Text section:

* * *

The other side

of ScottyP is made of 1s and 0s

Sunday, July 10, 2005

Moving...

I have moved this blog to http://scottyp.blogsome.com/ Check it out there for all the new entries (hah! It's only a few, since I've been so busy!) you have been missing for the last few months!

Wednesday, May 18, 2005

Contact Metadata: The big WIN = Spotlight accessibility!

In my first post about metadata in Address Book, I think I forgot to mention that the real benefit in adding tags to your contacts individually is that they can then be indexed using spotlight on those tags. You don't need to tag your contacts to be able to put them in groups together. You can just use regular Groups and manually drag the contacts you want into them, instead of using smart groups, but if you put tags in the Note section, you might as well use Smart Groups, and then you also get the power of Spotlight knowing about that information as well!

Address Book import contacts??

So today I just wanted to add some contacts to my Address Book. I had a list in an excel document with all their contact info that was sent to me, so I figured that I could simply export the Excel spreadsheet to CSV (comma separated values) or a tab delimited text file, and then Address Book's import text file feature could handle it from there.

So I exported to a CSV and TXT file with no problem from Excel. Then I pulled up the import in Address Book and it really nicely let me match up the fields in Address Book with those in the text file using the headers in the first row and ignore the first record. I could even click forward and backwards through the contacts I was about to import. It seemed nice and dandy until I went to click "OK" and NOTHING HAPPENED! It just sat there like it had no idea I had just clicked "OK"!

Why is there an import feature if it doesn't work??? How hard can it be to import a text file? I could write a program to do this! In 9th grade!

Apparently I'm not the only one to have some problems with Address Book's import "feature". Paul Thurrott experienced similar difficulties and mentioned them in his very thorough and good review of Tiger

Apple, I love Tiger and the Update to the iApps, but please, please give me a reason to stick around and use them instead of running off to software that actually does what it claims to do, and does what I need it to do!

It would be pretty sad if I had to figure out and write an apple script or Automator workflow to simply import some contacts (something that Address should definitely be able to do!)

* * *

Dataset extract:

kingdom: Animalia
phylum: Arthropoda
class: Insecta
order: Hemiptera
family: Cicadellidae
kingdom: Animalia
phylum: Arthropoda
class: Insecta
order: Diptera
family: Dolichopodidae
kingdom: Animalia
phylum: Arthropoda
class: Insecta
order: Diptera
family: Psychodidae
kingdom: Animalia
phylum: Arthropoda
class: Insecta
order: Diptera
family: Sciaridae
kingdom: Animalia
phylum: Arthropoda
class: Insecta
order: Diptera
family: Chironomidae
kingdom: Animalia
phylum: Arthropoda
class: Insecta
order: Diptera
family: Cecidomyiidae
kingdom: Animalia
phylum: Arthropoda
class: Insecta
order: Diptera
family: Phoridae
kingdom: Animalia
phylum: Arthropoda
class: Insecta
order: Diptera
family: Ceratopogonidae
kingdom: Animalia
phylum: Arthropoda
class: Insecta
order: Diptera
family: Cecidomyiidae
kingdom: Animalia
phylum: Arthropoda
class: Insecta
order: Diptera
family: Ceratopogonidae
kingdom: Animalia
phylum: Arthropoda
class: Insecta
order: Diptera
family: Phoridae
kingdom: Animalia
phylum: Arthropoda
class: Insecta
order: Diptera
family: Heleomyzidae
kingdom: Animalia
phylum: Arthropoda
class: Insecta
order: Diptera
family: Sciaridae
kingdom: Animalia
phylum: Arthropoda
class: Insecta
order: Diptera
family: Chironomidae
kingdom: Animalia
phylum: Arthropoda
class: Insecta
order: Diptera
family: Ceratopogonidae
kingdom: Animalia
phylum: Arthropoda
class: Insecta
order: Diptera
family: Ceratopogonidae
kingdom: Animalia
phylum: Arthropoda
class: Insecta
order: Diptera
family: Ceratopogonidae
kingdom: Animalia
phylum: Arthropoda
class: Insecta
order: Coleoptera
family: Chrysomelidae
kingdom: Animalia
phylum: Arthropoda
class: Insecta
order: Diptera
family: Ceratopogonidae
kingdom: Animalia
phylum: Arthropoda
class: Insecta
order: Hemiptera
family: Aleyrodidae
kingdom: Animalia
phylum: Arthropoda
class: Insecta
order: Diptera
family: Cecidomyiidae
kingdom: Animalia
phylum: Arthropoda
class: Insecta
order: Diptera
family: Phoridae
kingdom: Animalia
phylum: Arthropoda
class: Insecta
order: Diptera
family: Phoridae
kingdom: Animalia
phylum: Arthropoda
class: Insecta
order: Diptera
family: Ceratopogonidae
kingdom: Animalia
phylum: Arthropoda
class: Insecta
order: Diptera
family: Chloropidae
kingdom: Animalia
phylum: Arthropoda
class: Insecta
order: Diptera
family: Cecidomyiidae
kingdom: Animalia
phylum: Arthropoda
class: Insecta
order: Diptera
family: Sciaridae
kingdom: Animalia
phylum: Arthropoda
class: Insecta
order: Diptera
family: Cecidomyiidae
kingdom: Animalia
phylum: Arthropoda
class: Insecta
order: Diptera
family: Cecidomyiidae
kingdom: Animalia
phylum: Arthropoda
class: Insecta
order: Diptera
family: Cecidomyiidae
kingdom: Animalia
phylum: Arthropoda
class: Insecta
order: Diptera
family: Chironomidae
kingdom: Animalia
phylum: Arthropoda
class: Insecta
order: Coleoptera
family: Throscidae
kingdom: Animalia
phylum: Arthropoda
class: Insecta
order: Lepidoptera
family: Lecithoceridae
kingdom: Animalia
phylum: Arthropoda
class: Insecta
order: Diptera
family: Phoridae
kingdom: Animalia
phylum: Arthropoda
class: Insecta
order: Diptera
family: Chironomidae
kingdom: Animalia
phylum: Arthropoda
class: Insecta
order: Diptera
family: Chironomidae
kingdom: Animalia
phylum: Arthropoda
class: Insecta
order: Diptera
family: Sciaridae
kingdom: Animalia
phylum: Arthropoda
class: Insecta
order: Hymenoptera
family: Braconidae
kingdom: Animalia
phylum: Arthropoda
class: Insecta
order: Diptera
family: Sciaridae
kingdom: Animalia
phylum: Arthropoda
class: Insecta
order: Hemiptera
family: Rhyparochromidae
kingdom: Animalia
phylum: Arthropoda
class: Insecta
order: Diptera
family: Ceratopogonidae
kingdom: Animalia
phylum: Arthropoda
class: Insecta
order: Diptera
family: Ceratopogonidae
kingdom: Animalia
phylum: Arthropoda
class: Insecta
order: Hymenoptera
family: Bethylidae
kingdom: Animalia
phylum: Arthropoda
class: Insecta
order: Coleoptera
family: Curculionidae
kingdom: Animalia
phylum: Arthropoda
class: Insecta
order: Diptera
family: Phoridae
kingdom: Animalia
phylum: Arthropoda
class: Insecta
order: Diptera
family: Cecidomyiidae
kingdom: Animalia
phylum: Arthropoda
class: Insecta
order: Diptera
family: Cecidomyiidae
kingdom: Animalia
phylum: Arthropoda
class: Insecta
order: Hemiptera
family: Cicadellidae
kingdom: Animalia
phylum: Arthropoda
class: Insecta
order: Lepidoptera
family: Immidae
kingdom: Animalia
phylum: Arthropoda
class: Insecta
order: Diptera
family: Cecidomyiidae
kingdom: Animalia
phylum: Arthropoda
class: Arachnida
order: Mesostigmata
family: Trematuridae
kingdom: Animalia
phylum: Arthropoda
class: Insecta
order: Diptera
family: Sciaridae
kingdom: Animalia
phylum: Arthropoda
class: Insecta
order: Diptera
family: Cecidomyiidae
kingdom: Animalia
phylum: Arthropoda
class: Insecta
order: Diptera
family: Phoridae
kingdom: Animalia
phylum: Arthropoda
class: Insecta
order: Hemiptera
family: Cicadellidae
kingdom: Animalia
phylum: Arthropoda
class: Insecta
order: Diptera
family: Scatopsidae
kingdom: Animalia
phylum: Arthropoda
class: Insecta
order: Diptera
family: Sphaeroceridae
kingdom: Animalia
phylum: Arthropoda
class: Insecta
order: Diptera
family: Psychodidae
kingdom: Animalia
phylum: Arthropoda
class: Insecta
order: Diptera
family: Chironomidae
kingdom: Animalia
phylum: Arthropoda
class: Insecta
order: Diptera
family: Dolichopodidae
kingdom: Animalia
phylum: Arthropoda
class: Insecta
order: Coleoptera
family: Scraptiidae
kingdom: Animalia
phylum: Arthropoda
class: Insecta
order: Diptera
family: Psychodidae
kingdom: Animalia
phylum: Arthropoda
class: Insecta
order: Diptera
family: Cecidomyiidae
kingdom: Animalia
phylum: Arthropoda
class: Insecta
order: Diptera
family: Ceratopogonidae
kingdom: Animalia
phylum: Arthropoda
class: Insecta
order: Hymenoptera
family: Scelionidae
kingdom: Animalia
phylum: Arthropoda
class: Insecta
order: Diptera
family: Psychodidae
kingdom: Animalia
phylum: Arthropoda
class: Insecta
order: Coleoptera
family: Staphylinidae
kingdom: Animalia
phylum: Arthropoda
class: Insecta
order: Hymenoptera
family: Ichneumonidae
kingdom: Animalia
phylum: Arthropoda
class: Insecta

* * *

What is needed: Copy the part of the blog text that opens with the words containing "Contact Metadata: The" and closes with "Book import contacts??", renaming "Address Book" to "Contacts" each time it appears. The records come from a different source than the text.

Solution:
Contact Metadata: The big WIN = Spotlight accessibility!

In my first post about metadata in Contacts, I think I forgot to mention that the real benefit in adding tags to your contacts individually is that they can then be indexed using spotlight on those tags. You don't need to tag your contacts to be able to put them in groups together. You can just use regular Groups and manually drag the contacts you want into them, instead of using smart groups, but if you put tags in the Note section, you might as well use Smart Groups, and then you also get the power of Spotlight knowing about that information as well!

Contacts import contacts??